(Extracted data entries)
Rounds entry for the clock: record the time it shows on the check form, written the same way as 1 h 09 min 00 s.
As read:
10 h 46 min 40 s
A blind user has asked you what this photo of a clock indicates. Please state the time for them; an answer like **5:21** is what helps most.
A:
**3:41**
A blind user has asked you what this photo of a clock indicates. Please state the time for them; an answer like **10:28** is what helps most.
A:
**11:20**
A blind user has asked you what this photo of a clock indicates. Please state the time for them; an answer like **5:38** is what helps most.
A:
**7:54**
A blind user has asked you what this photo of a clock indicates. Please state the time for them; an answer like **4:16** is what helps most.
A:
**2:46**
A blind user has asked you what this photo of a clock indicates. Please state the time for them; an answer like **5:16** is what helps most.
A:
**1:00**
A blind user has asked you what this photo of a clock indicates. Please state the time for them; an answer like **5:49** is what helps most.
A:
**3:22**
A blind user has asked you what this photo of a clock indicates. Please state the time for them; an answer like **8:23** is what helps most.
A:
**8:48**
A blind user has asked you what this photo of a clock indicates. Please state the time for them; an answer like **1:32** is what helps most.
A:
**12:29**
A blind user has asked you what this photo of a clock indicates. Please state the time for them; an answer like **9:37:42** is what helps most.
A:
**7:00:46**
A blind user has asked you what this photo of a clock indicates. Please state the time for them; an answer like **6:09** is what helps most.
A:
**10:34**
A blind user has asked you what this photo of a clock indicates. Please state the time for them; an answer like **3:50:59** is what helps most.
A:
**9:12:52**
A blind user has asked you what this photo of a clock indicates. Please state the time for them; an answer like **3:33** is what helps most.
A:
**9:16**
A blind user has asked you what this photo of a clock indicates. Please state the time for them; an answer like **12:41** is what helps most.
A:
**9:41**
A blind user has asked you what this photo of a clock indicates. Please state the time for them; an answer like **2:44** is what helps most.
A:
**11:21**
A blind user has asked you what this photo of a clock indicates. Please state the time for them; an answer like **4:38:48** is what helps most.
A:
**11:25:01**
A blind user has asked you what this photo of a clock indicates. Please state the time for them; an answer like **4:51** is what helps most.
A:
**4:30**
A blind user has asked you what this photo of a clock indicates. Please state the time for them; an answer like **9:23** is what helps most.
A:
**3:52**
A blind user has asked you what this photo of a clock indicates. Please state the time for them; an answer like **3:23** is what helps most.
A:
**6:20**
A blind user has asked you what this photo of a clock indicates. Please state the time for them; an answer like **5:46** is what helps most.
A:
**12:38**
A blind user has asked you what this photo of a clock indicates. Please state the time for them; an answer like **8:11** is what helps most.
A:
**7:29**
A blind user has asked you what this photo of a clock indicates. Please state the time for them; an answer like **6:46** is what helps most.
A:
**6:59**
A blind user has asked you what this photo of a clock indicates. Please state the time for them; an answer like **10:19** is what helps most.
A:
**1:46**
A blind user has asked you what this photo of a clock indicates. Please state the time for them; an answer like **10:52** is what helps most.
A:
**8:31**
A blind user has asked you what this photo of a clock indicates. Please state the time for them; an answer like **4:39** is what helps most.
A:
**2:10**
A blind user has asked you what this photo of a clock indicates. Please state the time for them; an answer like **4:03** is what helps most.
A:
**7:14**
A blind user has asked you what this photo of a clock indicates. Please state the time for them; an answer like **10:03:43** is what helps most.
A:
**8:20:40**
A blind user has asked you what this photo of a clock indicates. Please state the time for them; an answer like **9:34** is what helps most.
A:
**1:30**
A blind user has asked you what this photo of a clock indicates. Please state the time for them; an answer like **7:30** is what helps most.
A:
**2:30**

▶ Instructions to follow: Gather every line of the entries above that contains the word "shows".

▶ Response below:
Rounds entry for the clock: record the time it shows on the check form, written the same way as 1 h 09 min 00 s.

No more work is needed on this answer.